So for a long time, I only shot with jpeg. I was very pleased with my photos, especially compared to my old point-and-shoot. I sometimes did adjustments to lighten or darken areas of my pictures, or add more saturation here or there. You can only do so much before you start to notice a lot more grain, or loss of detail. Some things you just can’t fix – like blown (completely white) skies.

I’m not sure what prompted me to finally try raw. Maybe I was just feeling adventurous that day. Anyway, I set my camera to raw, and of course it makes no real difference when shooting. When I got home, and transferred the images to my computer, it took a lot longer. When I took my first look at the pictures I was disappointed. They were okay, but not great – my foray into raw didn’t leave me impressed. They all seemed too dark, or too light, and all of them seemed pretty flat. The next morning I looked at the pictures again, and I thought I’d see what I could do with them in Photoshop (I didn’t really know about Adobe Camera Raw at that point). When they opened in ACR I tried fiddling with some of the settings. This is when a whole new world opened before me (okay that’s a little over-dramatic). The range of developing I could do without any loss in quality amazed me. I could get detail out of areas that looked black. I could get blues out of overexposed skies. Raw is no substitute for properly exposing photos of course, but when there is a large difference between the exposures for different parts of the image, raw can help immensely.

So I was impressed, but there’s still the problem of editing any photo you’re interested in in ACR or other software. However, now that I’m using Adobe Lightroom it is very easy. You can batch develop photos you import, and it’s very easy to switch between viewing all your pictures and making a few quick adjustments.

§ Aim of the exercise
Say whether each statement agrees with the passage on shooting in raw, answering yes or no and quoting the words that decide it. 1. Setting the camera to raw changed how shooting felt. 2. The first look at the raw pictures was a disappointment. 3. Raw can take the place of properly exposing photos. The material after this point is separate from the passage above.

§ Information shown
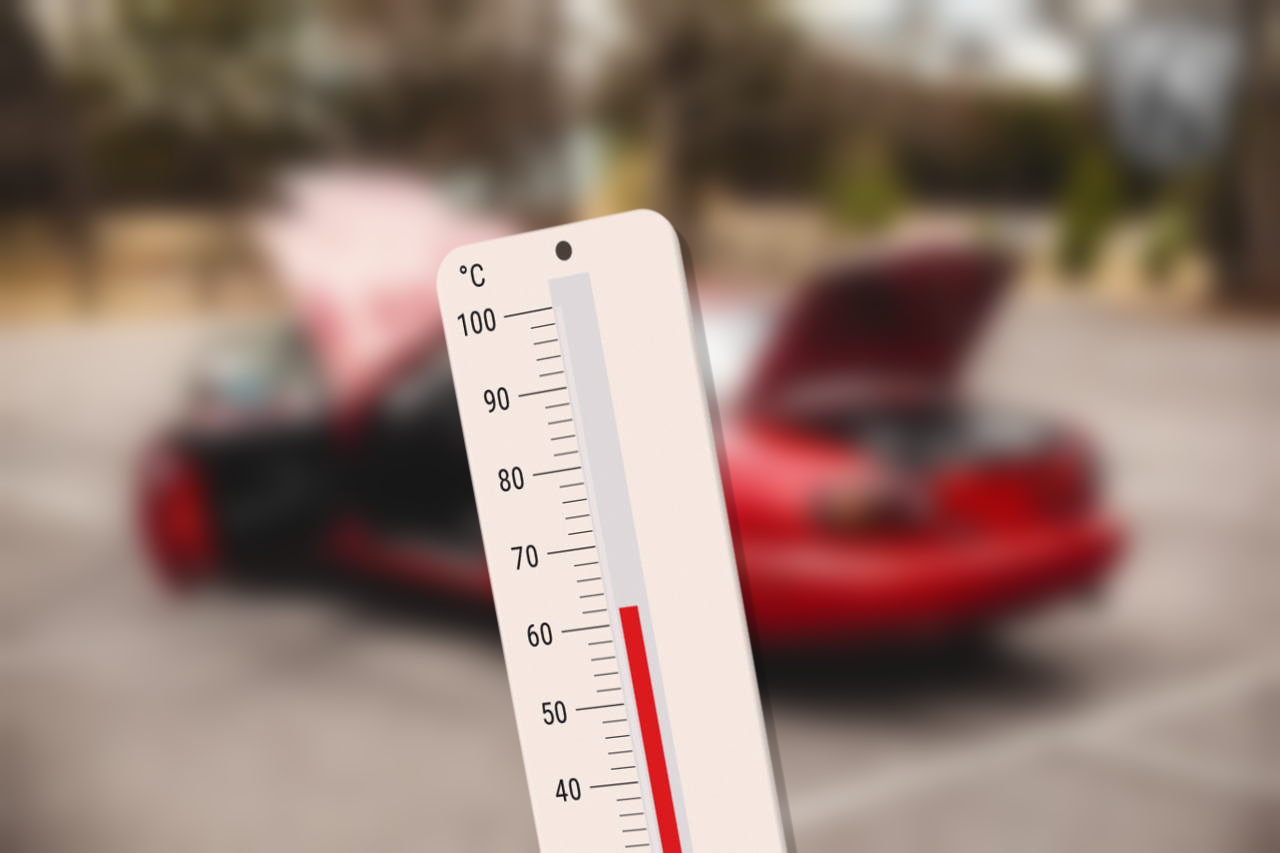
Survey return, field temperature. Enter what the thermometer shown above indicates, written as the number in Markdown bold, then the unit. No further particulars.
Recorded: **62** °C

§ Written solution
1. No: "it makes no real difference when shooting"
2. Yes: "When I took my first look at the pictures I was disappointed."
3. No: "Raw is no substitute for properly exposing photos of course"